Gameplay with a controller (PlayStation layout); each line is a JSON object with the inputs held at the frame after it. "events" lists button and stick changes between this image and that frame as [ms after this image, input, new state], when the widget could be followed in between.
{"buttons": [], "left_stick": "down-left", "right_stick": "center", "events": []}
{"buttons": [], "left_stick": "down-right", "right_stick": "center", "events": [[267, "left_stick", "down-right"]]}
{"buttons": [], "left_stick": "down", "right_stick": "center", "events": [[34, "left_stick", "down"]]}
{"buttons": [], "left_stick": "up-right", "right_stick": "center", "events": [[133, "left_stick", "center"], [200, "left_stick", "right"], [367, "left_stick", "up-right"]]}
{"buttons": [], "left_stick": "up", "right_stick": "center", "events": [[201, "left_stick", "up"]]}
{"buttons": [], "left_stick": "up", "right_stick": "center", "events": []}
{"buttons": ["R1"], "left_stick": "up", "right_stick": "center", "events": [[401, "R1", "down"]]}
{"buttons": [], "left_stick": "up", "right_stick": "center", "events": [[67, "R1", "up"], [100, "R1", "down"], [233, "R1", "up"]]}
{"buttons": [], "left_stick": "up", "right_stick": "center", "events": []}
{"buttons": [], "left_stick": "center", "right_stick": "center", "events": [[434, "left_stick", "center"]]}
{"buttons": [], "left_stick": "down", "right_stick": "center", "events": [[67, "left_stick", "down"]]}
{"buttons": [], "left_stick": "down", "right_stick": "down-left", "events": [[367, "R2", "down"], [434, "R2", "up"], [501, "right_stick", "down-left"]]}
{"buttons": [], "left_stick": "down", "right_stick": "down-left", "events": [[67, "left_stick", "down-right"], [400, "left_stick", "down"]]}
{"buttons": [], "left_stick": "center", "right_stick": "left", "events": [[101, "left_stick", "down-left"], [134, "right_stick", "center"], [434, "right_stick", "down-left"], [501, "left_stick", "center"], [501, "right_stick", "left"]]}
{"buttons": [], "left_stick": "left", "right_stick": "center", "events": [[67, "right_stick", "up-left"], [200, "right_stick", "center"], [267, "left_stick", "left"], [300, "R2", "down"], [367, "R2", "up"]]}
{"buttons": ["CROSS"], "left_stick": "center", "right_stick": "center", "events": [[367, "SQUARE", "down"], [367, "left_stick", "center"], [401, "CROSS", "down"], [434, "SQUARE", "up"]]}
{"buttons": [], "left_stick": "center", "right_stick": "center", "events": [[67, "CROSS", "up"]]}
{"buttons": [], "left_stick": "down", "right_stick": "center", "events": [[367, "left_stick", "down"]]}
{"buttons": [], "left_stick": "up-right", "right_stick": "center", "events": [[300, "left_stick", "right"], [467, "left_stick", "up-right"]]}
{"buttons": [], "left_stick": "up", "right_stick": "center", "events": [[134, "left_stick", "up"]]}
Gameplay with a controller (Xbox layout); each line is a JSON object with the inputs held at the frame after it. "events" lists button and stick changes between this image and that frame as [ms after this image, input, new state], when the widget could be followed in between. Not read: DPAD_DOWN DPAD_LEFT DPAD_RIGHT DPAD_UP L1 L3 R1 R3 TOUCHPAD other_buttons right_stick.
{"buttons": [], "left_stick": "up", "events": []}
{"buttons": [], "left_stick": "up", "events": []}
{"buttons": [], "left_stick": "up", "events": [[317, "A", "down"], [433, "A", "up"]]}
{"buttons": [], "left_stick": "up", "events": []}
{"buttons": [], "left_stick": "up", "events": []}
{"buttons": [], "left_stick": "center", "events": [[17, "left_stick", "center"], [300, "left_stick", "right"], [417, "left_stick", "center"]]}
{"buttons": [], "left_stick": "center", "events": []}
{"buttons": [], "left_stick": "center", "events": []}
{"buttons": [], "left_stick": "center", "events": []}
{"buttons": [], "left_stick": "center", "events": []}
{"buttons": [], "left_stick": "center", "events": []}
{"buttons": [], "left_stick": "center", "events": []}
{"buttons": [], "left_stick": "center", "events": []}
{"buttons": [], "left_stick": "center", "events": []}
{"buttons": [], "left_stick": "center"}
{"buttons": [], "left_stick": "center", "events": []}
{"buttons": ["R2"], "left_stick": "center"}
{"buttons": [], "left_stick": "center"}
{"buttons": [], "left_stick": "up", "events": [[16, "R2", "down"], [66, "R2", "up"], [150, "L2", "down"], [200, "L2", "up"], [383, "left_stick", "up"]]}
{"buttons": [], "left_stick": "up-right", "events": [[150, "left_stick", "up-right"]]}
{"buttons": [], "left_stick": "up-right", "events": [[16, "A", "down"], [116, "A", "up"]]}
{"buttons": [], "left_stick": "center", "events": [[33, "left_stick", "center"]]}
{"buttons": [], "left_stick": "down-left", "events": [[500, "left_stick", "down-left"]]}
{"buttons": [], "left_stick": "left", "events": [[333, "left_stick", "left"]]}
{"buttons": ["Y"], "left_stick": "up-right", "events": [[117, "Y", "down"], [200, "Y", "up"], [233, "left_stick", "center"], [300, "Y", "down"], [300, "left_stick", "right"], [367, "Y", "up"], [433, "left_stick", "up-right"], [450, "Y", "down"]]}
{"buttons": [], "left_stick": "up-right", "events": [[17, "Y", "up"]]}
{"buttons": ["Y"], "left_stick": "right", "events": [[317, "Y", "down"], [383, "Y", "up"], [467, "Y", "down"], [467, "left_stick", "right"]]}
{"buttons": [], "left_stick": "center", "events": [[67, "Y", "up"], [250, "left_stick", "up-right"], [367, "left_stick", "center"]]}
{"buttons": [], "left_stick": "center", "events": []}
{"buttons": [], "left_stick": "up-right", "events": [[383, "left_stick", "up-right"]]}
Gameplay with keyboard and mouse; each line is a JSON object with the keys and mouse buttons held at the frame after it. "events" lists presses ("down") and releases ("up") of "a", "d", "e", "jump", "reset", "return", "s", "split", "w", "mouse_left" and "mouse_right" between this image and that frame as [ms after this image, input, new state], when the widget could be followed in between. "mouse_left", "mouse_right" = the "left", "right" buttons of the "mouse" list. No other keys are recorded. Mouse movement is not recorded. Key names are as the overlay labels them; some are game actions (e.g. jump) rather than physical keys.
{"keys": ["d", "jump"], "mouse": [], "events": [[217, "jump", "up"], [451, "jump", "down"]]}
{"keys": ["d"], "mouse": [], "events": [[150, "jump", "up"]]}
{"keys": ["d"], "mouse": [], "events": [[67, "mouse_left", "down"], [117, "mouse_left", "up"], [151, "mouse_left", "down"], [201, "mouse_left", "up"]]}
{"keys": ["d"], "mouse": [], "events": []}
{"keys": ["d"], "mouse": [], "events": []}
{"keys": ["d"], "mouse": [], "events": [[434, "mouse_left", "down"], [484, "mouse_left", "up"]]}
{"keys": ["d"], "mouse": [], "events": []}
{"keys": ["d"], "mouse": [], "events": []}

■ **What is expected**
Whatever appears in the listing should be copied exactly and completely.

■ **Task result**
Gameplay with a controller (PlayStation layout); each line is a JSON object with the inputs held at the frame after it. "events" lists button and stick changes between this image and that frame as [ms after this image, input, new state], when the widget could be followed in between.
{"buttons": [], "left_stick": "down-left", "right_stick": "center", "events": []}
{"buttons": [], "left_stick": "down-right", "right_stick": "center", "events": [[267, "left_stick", "down-right"]]}
{"buttons": [], "left_stick": "down", "right_stick": "center", "events": [[34, "left_stick", "down"]]}
{"buttons": [], "left_stick": "up-right", "right_stick": "center", "events": [[133, "left_stick", "center"], [200, "left_stick", "right"], [367, "left_stick", "up-right"]]}
{"buttons": [], "left_stick": "up", "right_stick": "center", "events": [[201, "left_stick", "up"]]}
{"buttons": [], "left_stick": "up", "right_stick": "center", "events": []}
{"buttons": ["R1"], "left_stick": "up", "right_stick": "center", "events": [[401, "R1", "down"]]}
{"buttons": [], "left_stick": "up", "right_stick": "center", "events": [[67, "R1", "up"], [100, "R1", "down"], [233, "R1", "up"]]}
{"buttons": [], "left_stick": "up", "right_stick": "center", "events": []}
{"buttons": [], "left_stick": "center", "right_stick": "center", "events": [[434, "left_stick", "center"]]}
{"buttons": [], "left_stick": "down", "right_stick": "center", "events": [[67, "left_stick", "down"]]}
{"buttons": [], "left_stick": "down", "right_stick": "down-left", "events": [[367, "R2", "down"], [434, "R2", "up"], [501, "right_stick", "down-left"]]}
{"buttons": [], "left_stick": "down", "right_stick": "down-left", "events": [[67, "left_stick", "down-right"], [400, "left_stick", "down"]]}
{"buttons": [], "left_stick": "center", "right_stick": "left", "events": [[101, "left_stick", "down-left"], [134, "right_stick", "center"], [434, "right_stick", "down-left"], [501, "left_stick", "center"], [501, "right_stick", "left"]]}
{"buttons": [], "left_stick": "left", "right_stick": "center", "events": [[67, "right_stick", "up-left"], [200, "right_stick", "center"], [267, "left_stick", "left"], [300, "R2", "down"], [367, "R2", "up"]]}
{"buttons": ["CROSS"], "left_stick": "center", "right_stick": "center", "events": [[367, "SQUARE", "down"], [367, "left_stick", "center"], [401, "CROSS", "down"], [434, "SQUARE", "up"]]}
{"buttons": [], "left_stick": "center", "right_stick": "center", "events": [[67, "CROSS", "up"]]}
{"buttons": [], "left_stick": "down", "right_stick": "center", "events": [[367, "left_stick", "down"]]}
{"buttons": [], "left_stick": "up-right", "right_stick": "center", "events": [[300, "left_stick", "right"], [467, "left_stick", "up-right"]]}
{"buttons": [], "left_stick": "up", "right_stick": "center", "events": [[134, "left_stick", "up"]]}
Gameplay with a controller (Xbox layout); each line is a JSON object with the inputs held at the frame after it. "events" lists button and stick changes between this image and that frame as [ms after this image, input, new state], when the widget could be followed in between. Not read: DPAD_DOWN DPAD_LEFT DPAD_RIGHT DPAD_UP L1 L3 R1 R3 TOUCHPAD other_buttons right_stick.
{"buttons": [], "left_stick": "up", "events": []}
{"buttons": [], "left_stick": "up", "events": []}
{"buttons": [], "left_stick": "up", "events": [[317, "A", "down"], [433, "A", "up"]]}
{"buttons": [], "left_stick": "up", "events": []}
{"buttons": [], "left_stick": "up", "events": []}
{"buttons": [], "left_stick": "center", "events": [[17, "left_stick", "center"], [300, "left_stick", "right"], [417, "left_stick", "center"]]}
{"buttons": [], "left_stick": "center", "events": []}
{"buttons": [], "left_stick": "center", "events": []}
{"buttons": [], "left_stick": "center", "events": []}
{"buttons": [], "left_stick": "center", "events": []}
{"buttons": [], "left_stick": "center", "events": []}
{"buttons": [], "left_stick": "center", "events": []}
{"buttons": [], "left_stick": "center", "events": []}
{"buttons": [], "left_stick": "center", "events": []}
{"buttons": [], "left_stick": "center"}
{"buttons": [], "left_stick": "center", "events": []}
{"buttons": ["R2"], "left_stick": "center"}
{"buttons": [], "left_stick": "center"}
{"buttons": [], "left_stick": "up", "events": [[16, "R2", "down"], [66, "R2", "up"], [150, "L2", "down"], [200, "L2", "up"], [383, "left_stick", "up"]]}
{"buttons": [], "left_stick": "up-right", "events": [[150, "left_stick", "up-right"]]}
{"buttons": [], "left_stick": "up-right", "events": [[16, "A", "down"], [116, "A", "up"]]}
{"buttons": [], "left_stick": "center", "events": [[33, "left_stick", "center"]]}
{"buttons": [], "left_stick": "down-left", "events": [[500, "left_stick", "down-left"]]}
{"buttons": [], "left_stick": "left", "events": [[333, "left_stick", "left"]]}
{"buttons": ["Y"], "left_stick": "up-right", "events": [[117, "Y", "down"], [200, "Y", "up"], [233, "left_stick", "center"], [300, "Y", "down"], [300, "left_stick", "right"], [367, "Y", "up"], [433, "left_stick", "up-right"], [450, "Y", "down"]]}
{"buttons": [], "left_stick": "up-right", "events": [[17, "Y", "up"]]}
{"buttons": ["Y"], "left_stick": "right", "events": [[317, "Y", "down"], [383, "Y", "up"], [467, "Y", "down"], [467, "left_stick", "right"]]}
{"buttons": [], "left_stick": "center", "events": [[67, "Y", "up"], [250, "left_stick", "up-right"], [367, "left_stick", "center"]]}
{"buttons": [], "left_stick": "center", "events": []}
{"buttons": [], "left_stick": "up-right", "events": [[383, "left_stick", "up-right"]]}
Gameplay with keyboard and mouse; each line is a JSON object with the keys and mouse buttons held at the frame after it. "events" lists presses ("down") and releases ("up") of "a", "d", "e", "jump", "reset", "return", "s", "split", "w", "mouse_left" and "mouse_right" between this image and that frame as [ms after this image, input, new state], when the widget could be followed in between. "mouse_left", "mouse_right" = the "left", "right" buttons of the "mouse" list. No other keys are recorded. Mouse movement is not recorded. Key names are as the overlay labels them; some are game actions (e.g. jump) rather than physical keys.
{"keys": ["d", "jump"], "mouse": [], "events": [[217, "jump", "up"], [451, "jump", "down"]]}
{"keys": ["d"], "mouse": [], "events": [[150, "jump", "up"]]}
{"keys": ["d"], "mouse": [], "events": [[67, "mouse_left", "down"], [117, "mouse_left", "up"], [151, "mouse_left", "down"], [201, "mouse_left", "up"]]}
{"keys": ["d"], "mouse": [], "events": []}
{"keys": ["d"], "mouse": [], "events": []}
{"keys": ["d"], "mouse": [], "events": [[434, "mouse_left", "down"], [484, "mouse_left", "up"]]}
{"keys": ["d"], "mouse": [], "events": []}
{"keys": ["d"], "mouse": [], "events": []}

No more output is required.